To be done: Copy each line of the records below verbatim, preserving every character, space, and punctuation mark.

Working data:
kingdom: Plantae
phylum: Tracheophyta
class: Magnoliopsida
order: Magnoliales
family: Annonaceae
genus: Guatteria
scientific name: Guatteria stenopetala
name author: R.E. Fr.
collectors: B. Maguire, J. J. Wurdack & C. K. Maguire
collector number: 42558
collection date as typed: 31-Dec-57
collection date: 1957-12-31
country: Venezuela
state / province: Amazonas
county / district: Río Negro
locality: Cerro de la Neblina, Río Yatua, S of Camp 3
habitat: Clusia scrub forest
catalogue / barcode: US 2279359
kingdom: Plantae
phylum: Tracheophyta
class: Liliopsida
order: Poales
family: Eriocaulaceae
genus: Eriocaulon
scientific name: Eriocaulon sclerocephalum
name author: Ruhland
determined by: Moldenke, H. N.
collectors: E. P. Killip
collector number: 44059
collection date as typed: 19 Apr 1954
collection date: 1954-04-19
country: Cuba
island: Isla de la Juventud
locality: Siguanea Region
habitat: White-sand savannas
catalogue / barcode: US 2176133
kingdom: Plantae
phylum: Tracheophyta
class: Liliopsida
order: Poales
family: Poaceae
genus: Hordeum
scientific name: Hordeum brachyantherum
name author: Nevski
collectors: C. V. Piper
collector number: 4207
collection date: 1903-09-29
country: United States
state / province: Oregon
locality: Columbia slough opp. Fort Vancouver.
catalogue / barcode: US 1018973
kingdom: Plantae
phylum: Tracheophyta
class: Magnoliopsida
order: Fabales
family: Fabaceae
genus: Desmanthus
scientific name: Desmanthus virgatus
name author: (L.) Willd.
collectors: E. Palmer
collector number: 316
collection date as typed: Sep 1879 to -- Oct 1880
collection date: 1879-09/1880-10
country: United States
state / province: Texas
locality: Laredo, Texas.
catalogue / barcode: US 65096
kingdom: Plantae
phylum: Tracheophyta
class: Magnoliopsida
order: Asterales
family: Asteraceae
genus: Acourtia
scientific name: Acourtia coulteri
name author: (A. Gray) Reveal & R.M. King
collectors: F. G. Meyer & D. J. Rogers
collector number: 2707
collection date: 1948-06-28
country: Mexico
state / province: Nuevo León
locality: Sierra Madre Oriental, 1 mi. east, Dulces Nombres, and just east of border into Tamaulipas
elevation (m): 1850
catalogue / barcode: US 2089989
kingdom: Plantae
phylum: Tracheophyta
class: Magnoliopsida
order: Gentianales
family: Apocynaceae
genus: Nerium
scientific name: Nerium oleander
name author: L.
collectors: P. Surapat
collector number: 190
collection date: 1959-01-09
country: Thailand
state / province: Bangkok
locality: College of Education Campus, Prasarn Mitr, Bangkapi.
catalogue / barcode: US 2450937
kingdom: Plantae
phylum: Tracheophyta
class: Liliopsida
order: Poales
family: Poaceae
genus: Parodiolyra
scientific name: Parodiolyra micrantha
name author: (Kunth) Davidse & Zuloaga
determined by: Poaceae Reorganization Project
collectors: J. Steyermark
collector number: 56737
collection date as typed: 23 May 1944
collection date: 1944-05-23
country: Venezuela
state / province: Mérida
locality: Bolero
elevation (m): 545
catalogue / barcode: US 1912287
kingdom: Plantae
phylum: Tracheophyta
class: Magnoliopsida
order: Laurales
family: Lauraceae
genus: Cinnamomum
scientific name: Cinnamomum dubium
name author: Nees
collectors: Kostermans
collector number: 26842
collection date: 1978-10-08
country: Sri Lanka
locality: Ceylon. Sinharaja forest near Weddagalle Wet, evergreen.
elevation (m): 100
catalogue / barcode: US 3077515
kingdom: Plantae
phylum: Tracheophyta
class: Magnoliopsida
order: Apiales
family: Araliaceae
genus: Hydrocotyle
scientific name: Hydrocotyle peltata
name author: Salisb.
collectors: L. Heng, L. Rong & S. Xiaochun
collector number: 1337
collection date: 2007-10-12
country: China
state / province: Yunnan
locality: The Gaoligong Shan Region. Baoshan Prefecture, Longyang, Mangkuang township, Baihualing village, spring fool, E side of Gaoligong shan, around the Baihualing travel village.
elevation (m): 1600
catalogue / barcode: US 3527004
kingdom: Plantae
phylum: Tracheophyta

Answer in full:
kingdom: Plantae
phylum: Tracheophyta
class: Magnoliopsida
order: Magnoliales
family: Annonaceae
genus: Guatteria
scientific name: Guatteria stenopetala
name author: R.E. Fr.
collectors: B. Maguire, J. J. Wurdack & C. K. Maguire
collector number: 42558
collection date as typed: 31-Dec-57
collection date: 1957-12-31
country: Venezuela
state / province: Amazonas
county / district: Río Negro
locality: Cerro de la Neblina, Río Yatua, S of Camp 3
habitat: Clusia scrub forest
catalogue / barcode: US 2279359
kingdom: Plantae
phylum: Tracheophyta
class: Liliopsida
order: Poales
family: Eriocaulaceae
genus: Eriocaulon
scientific name: Eriocaulon sclerocephalum
name author: Ruhland
determined by: Moldenke, H. N.
collectors: E. P. Killip
collector number: 44059
collection date as typed: 19 Apr 1954
collection date: 1954-04-19
country: Cuba
island: Isla de la Juventud
locality: Siguanea Region
habitat: White-sand savannas
catalogue / barcode: US 2176133
kingdom: Plantae
phylum: Tracheophyta
class: Liliopsida
order: Poales
family: Poaceae
genus: Hordeum
scientific name: Hordeum brachyantherum
name author: Nevski
collectors: C. V. Piper
collector number: 4207
collection date: 1903-09-29
country: United States
state / province: Oregon
locality: Columbia slough opp. Fort Vancouver.
catalogue / barcode: US 1018973
kingdom: Plantae
phylum: Tracheophyta
class: Magnoliopsida
order: Fabales
family: Fabaceae
genus: Desmanthus
scientific name: Desmanthus virgatus
name author: (L.) Willd.
collectors: E. Palmer
collector number: 316
collection date as typed: Sep 1879 to -- Oct 1880
collection date: 1879-09/1880-10
country: United States
state / province: Texas
locality: Laredo, Texas.
catalogue / barcode: US 65096
kingdom: Plantae
phylum: Tracheophyta
class: Magnoliopsida
order: Asterales
family: Asteraceae
genus: Acourtia
scientific name: Acourtia coulteri
name author: (A. Gray) Reveal & R.M. King
collectors: F. G. Meyer & D. J. Rogers
collector number: 2707
collection date: 1948-06-28
country: Mexico
state / province: Nuevo León
locality: Sierra Madre Oriental, 1 mi. east, Dulces Nombres, and just east of border into Tamaulipas
elevation (m): 1850
catalogue / barcode: US 2089989
kingdom: Plantae
phylum: Tracheophyta
class: Magnoliopsida
order: Gentianales
family: Apocynaceae
genus: Nerium
scientific name: Nerium oleander
name author: L.
collectors: P. Surapat
collector number: 190
collection date: 1959-01-09
country: Thailand
state / province: Bangkok
locality: College of Education Campus, Prasarn Mitr, Bangkapi.
catalogue / barcode: US 2450937
kingdom: Plantae
phylum: Tracheophyta
class: Liliopsida
order: Poales
family: Poaceae
genus: Parodiolyra
scientific name: Parodiolyra micrantha
name author: (Kunth) Davidse & Zuloaga
determined by: Poaceae Reorganization Project
collectors: J. Steyermark
collector number: 56737
collection date as typed: 23 May 1944
collection date: 1944-05-23
country: Venezuela
state / province: Mérida
locality: Bolero
elevation (m): 545
catalogue / barcode: US 1912287
kingdom: Plantae
phylum: Tracheophyta
class: Magnoliopsida
order: Laurales
family: Lauraceae
genus: Cinnamomum
scientific name: Cinnamomum dubium
name author: Nees
collectors: Kostermans
collector number: 26842
collection date: 1978-10-08
country: Sri Lanka
locality: Ceylon. Sinharaja forest near Weddagalle Wet, evergreen.
elevation (m): 100
catalogue / barcode: US 3077515
kingdom: Plantae
phylum: Tracheophyta
class: Magnoliopsida
order: Apiales
family: Araliaceae
genus: Hydrocotyle
scientific name: Hydrocotyle peltata
name author: Salisb.
collectors: L. Heng, L. Rong & S. Xiaochun
collector number: 1337
collection date: 2007-10-12
country: China
state / province: Yunnan
locality: The Gaoligong Shan Region. Baoshan Prefecture, Longyang, Mangkuang township, Baihualing village, spring fool, E side of Gaoligong shan, around the Baihualing travel village.
elevation (m): 1600
catalogue / barcode: US 3527004
kingdom: Plantae
phylum: Tracheophyta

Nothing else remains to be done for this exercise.